AWC commencement speaker Stephanie Rivas had her start at the local community college at the age of 5 in the original Child Development Learning Lab, as the daughter of Joe Rivas, a grounds and maintenance worker at the college for 23 years and Lorena Rivas, who worked in the Financial Aid Department for 10 years.
“I see my dad on campus all the time. I still live at my parents' house, but in the mornings I don't get to see him. Then as soon as I get to school, we run into each other and talk for a while.
“He's a really happy person, and he gives me a little bit of relief so I don't have to worry about school. I talk to him about whatever's going on.”
After attending Otondo and Gwyneth Ham elementary schools as well as Gila Vista Junior High and Kofa High School, she returned to AWC as a student in 2011.
On Friday, Rivas graduated from AWC with an associate's degree in general sciences with the hopes of working in a police department crime lab or for the Federal Bureau of Investigation in the future.
This summer she will be taking part in an NAU internship for environmental science majors and in the fall start at NAU in Flagstaff, where she will be pursuing her bachelor's degree in chemistry with an emphasis in forensics.
Her commencement speech focused on how AWC has always been a second home for her as well as many other graduates, but now they must move on and continue to pursue higher education and careers.
Yuma native Alexander Vermont was the speaker for NAU's commencement Friday and has had experience representing the Yuma branch campus worldwide. He recently received his bachelor's degree in biology from NAU-Yuma.
While he briefly attended Arizona State University to study psychology, he returned home to Yuma to be closer to family.
He explained in his commencement speech that it's OK when unexpected life events change a person's path.
“It is our failure to become our perceived ideal that ultimately defines us and makes us unique. With hard work and determination, who you become and what you will experience tomorrow will be far greater than anything you could imagine today.”
Vermont had the opportunity to be a part of two Undergraduate Research Experiences funded by the National Science Foundation, one at Bigelow Laboratory for Ocean Sciences in Maine and the other at the University of Puerto Rico, Rio Piedras.
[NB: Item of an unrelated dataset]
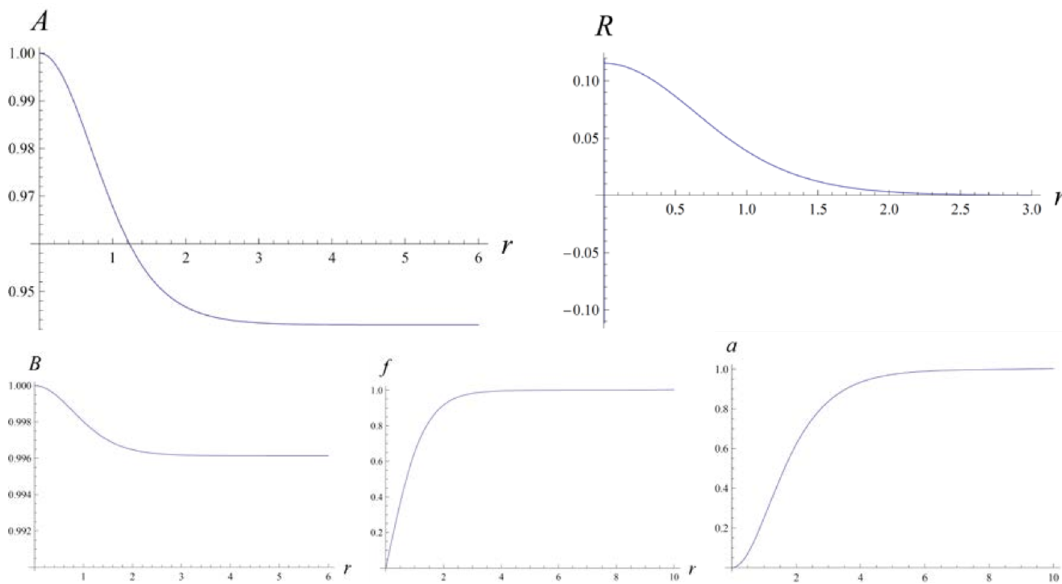
JHEP01(2021)166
Also during his time at NAU-Yuma, he traveled to Salt Lake City, Utah, to present his student research at the 2012 Association for the Sciences of Limnology and Oceanography's national conference.
In the fall, he will be working full-time at Laboratories for Ocean Sciences, where he will study zooplankton ecology, marine microbiology and virology, and ocean chemistry.
He also will be entering into a graduate program in marine microbial ecology and continue to work with the Institute of Marine Research in Norway to study ocean acidification.